## DIRECTIVE
Reproduce verbatim the text of the items from the line containing "Purifier Menyala, Apa" through the line containing "marcas en los", omitting the pictures.

+ + + +

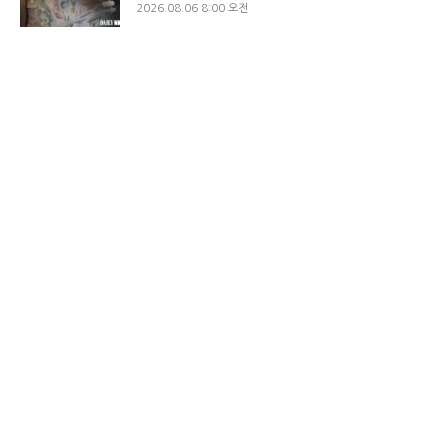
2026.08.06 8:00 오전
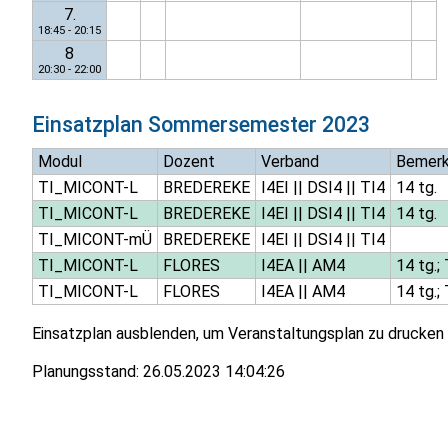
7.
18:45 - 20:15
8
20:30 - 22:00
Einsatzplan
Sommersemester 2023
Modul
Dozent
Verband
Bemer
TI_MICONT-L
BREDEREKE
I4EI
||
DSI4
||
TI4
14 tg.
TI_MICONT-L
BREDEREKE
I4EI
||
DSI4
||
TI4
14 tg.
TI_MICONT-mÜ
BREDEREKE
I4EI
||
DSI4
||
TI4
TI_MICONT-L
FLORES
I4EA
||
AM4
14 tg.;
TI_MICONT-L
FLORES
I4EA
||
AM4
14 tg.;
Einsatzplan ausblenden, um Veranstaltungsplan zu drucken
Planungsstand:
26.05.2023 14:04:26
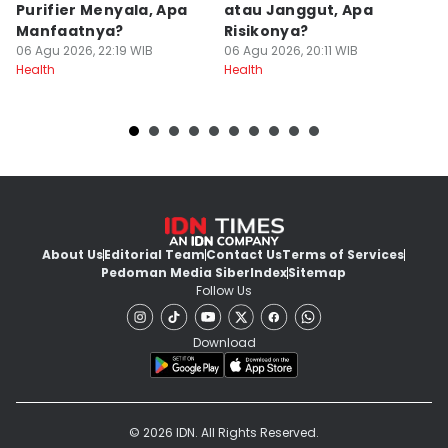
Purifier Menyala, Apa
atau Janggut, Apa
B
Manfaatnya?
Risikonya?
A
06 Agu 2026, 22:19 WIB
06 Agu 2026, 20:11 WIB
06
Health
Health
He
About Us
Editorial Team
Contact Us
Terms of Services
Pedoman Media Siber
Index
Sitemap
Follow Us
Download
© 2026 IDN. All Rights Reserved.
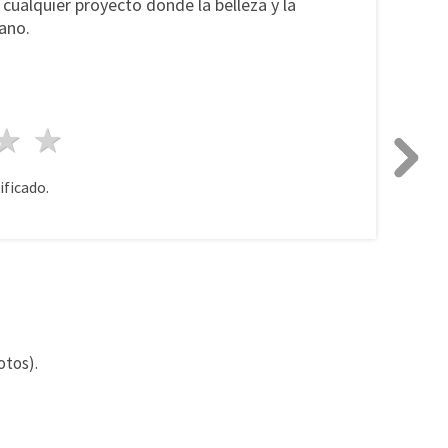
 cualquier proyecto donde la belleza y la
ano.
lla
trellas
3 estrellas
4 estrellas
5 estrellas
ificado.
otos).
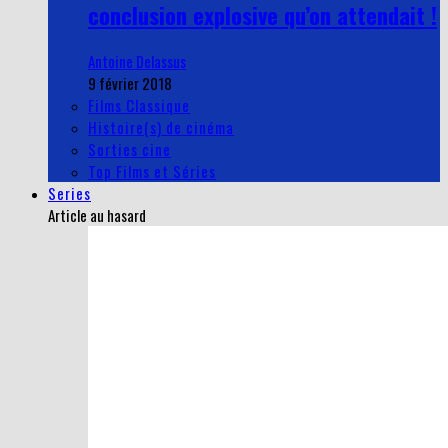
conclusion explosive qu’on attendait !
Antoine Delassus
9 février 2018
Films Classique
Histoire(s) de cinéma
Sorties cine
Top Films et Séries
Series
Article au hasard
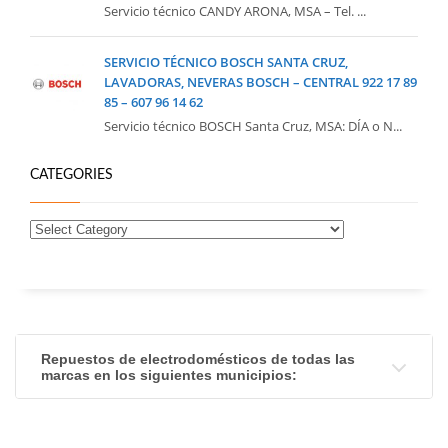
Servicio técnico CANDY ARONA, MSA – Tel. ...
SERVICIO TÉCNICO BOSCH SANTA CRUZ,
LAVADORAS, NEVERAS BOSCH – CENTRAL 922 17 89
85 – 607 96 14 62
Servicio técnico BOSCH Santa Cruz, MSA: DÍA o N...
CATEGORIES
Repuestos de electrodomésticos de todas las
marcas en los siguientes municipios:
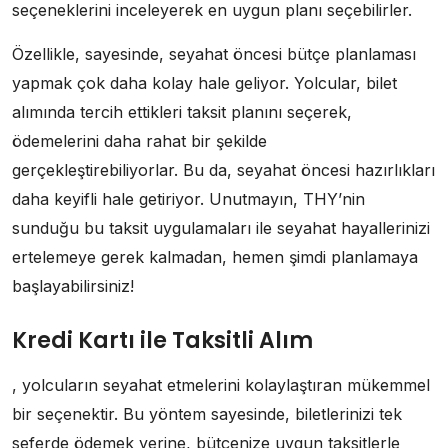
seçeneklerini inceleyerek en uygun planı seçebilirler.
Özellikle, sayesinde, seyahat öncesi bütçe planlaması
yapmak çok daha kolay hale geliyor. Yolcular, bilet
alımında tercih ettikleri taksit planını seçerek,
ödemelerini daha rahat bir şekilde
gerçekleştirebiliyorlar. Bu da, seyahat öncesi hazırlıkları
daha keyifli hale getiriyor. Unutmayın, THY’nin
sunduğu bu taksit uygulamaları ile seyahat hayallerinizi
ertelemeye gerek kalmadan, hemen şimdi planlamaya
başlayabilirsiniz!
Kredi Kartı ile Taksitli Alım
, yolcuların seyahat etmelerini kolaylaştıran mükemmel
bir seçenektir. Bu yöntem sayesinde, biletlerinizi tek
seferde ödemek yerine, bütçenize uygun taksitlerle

+ + + +

## SOLVED PROBLEM
Purifier Menyala, Apa
atau Janggut, Apa
B
Manfaatnya?
Risikonya?
A
06 Agu 2026, 22:19 WIB
06 Agu 2026, 20:11 WIB
06
Health
Health
He
About Us
Editorial Team
Contact Us
Terms of Services
Pedoman Media Siber
Index
Sitemap
Follow Us
Download
© 2026 IDN. All Rights Reserved.
 cualquier proyecto donde la belleza y la
ano.
lla
trellas
3 estrellas
4 estrellas
5 estrellas
ificado.
otos).
conclusion explosive qu’on attendait !
Antoine Delassus
9 février 2018
Films Classique
Histoire(s) de cinéma
Sorties cine
Top Films et Séries
Series
Article au hasard
Servicio técnico CANDY ARONA, MSA – Tel. ...
SERVICIO TÉCNICO BOSCH SANTA CRUZ,
LAVADORAS, NEVERAS BOSCH – CENTRAL 922 17 89
85 – 607 96 14 62
Servicio técnico BOSCH Santa Cruz, MSA: DÍA o N...
CATEGORIES
Repuestos de electrodomésticos de todas las
marcas en los siguientes municipios:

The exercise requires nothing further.